I don’t know if people like local radio work more than the television because they are now under the same roof in The Forum whereas we were two separate buildings. Before that Radio Norfolk were in Norfolk Towers in Surrey Street and the BBC TV studios were in a very old Edwardian or Victorian house in St Catherine’s Close on All Saints Green just further along from Bonds. It was a very olde worlde house with a great big winding staircase. Christmas time was really lovely as they put up a tree that went right to the ceiling from half way down the landing. It was really beautiful. All the rooms had very high ceilings and it was a very elegant place.
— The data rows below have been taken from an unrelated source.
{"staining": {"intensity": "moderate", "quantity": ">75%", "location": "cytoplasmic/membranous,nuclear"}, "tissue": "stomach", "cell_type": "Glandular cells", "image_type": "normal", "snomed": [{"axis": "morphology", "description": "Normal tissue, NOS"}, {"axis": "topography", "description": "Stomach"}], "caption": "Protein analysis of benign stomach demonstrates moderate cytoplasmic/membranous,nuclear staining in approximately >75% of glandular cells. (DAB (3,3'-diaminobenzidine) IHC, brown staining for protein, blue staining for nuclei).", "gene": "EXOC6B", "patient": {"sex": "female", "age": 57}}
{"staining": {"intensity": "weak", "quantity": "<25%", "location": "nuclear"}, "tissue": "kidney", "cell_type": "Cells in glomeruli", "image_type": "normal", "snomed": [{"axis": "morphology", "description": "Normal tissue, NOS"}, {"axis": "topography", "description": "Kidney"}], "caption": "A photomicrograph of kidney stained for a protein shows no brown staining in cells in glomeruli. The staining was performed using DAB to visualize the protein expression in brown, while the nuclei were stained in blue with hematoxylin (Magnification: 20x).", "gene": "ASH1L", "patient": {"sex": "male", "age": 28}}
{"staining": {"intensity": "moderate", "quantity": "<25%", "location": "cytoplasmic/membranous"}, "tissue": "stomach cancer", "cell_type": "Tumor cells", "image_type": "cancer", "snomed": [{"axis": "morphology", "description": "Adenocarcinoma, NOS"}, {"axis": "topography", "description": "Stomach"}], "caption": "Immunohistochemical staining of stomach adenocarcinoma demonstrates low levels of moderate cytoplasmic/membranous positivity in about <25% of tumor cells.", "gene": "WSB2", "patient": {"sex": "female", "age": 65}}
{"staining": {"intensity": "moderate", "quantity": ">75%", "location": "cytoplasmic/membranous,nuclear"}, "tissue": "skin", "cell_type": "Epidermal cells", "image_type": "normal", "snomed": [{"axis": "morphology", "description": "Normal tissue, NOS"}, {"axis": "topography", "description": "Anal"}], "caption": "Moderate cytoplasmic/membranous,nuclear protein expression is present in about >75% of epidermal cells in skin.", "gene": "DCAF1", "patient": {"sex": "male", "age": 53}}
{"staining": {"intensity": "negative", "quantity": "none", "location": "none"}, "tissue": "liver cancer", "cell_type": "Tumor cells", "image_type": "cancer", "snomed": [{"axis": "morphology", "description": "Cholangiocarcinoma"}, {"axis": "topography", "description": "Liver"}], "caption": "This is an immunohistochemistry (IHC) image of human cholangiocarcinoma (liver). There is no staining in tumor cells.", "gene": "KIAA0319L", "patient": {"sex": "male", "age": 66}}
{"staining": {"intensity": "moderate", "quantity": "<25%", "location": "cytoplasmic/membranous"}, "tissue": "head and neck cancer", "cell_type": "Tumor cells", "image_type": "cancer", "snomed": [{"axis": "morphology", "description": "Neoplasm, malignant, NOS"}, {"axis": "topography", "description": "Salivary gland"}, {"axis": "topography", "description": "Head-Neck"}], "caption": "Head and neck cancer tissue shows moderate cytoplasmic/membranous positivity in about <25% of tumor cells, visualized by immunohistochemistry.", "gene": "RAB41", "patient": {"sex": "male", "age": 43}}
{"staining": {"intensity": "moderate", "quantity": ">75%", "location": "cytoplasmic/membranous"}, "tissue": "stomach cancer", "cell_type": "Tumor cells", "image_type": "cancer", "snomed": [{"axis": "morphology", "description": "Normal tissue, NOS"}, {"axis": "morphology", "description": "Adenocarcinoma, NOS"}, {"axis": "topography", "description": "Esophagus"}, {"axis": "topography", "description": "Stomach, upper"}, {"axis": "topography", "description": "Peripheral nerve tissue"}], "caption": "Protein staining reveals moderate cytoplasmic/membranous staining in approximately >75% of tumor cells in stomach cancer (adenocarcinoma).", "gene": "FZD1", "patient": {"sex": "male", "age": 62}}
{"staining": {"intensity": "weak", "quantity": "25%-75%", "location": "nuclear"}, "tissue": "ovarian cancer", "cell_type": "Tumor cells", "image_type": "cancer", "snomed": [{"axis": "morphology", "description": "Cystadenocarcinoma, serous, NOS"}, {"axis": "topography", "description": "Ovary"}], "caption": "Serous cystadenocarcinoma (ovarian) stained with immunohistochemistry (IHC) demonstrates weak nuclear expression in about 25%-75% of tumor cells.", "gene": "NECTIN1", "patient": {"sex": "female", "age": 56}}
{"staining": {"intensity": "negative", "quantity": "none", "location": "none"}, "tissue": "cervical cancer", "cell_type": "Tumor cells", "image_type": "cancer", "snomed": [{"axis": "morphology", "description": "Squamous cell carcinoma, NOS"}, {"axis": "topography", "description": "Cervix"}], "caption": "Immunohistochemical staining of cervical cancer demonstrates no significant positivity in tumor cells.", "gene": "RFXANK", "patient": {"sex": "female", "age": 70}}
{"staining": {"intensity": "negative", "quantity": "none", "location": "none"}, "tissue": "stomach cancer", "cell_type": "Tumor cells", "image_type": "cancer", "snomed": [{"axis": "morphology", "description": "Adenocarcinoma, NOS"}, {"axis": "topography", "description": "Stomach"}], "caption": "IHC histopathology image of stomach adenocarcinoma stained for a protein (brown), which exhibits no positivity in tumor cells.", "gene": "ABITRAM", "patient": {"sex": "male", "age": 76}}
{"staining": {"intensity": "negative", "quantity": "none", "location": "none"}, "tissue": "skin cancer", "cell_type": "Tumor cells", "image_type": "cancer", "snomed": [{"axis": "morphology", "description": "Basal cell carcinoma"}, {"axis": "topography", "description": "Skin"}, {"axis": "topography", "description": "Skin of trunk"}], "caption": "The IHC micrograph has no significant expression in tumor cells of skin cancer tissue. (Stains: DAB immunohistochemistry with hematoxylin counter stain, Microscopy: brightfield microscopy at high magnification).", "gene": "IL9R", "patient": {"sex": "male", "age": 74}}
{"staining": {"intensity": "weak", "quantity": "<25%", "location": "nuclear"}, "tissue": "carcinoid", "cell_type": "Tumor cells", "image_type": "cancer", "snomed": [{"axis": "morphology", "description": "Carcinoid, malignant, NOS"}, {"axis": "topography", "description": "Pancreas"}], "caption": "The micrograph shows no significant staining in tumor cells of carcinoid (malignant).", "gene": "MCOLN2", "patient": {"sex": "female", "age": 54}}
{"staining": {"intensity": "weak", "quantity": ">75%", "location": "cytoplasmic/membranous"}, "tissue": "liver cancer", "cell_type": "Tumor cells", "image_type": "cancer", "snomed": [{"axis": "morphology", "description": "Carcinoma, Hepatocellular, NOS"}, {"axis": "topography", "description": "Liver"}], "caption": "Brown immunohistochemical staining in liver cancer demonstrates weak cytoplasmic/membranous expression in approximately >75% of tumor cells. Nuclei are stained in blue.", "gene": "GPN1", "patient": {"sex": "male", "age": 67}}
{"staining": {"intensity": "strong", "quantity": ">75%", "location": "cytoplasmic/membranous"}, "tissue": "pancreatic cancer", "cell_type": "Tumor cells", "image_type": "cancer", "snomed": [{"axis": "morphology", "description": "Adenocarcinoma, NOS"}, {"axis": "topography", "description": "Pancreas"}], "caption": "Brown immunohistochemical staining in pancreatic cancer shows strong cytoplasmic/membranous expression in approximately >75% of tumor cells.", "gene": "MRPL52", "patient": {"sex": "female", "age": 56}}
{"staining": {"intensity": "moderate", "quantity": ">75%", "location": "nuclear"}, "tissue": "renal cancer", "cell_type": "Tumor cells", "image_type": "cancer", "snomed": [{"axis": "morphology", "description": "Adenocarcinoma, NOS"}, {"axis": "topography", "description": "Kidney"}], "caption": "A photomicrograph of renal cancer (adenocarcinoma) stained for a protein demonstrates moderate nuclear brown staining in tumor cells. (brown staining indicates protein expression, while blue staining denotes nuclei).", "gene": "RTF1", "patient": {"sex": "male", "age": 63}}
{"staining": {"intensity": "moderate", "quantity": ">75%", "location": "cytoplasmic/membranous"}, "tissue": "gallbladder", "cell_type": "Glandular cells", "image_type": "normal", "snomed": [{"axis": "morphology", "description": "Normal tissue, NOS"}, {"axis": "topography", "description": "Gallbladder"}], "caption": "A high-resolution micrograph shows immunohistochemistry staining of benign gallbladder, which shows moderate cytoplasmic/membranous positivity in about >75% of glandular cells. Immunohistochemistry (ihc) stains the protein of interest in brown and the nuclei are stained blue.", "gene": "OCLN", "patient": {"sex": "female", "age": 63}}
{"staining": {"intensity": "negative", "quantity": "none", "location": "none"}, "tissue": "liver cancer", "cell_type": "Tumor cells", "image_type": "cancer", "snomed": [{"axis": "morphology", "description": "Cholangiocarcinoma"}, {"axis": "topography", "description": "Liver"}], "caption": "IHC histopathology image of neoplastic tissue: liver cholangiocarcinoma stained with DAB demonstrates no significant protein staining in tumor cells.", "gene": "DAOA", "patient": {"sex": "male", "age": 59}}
My husband was a police inspector and he always said ‘You go to work and you never know what’s going to happen in a day with the police.’ And you don’t in any other kind of work do you? But I never got the chance to be fed up. It was all very interesting, fascinating work, different people and different personalities. Yes, the BBC was wonderful for me, absolutely wonderful. I am glad I had that time in my life.
Diane Martin (b. 1944) talking to WISEArchive on 15th January 2009 in Norwich.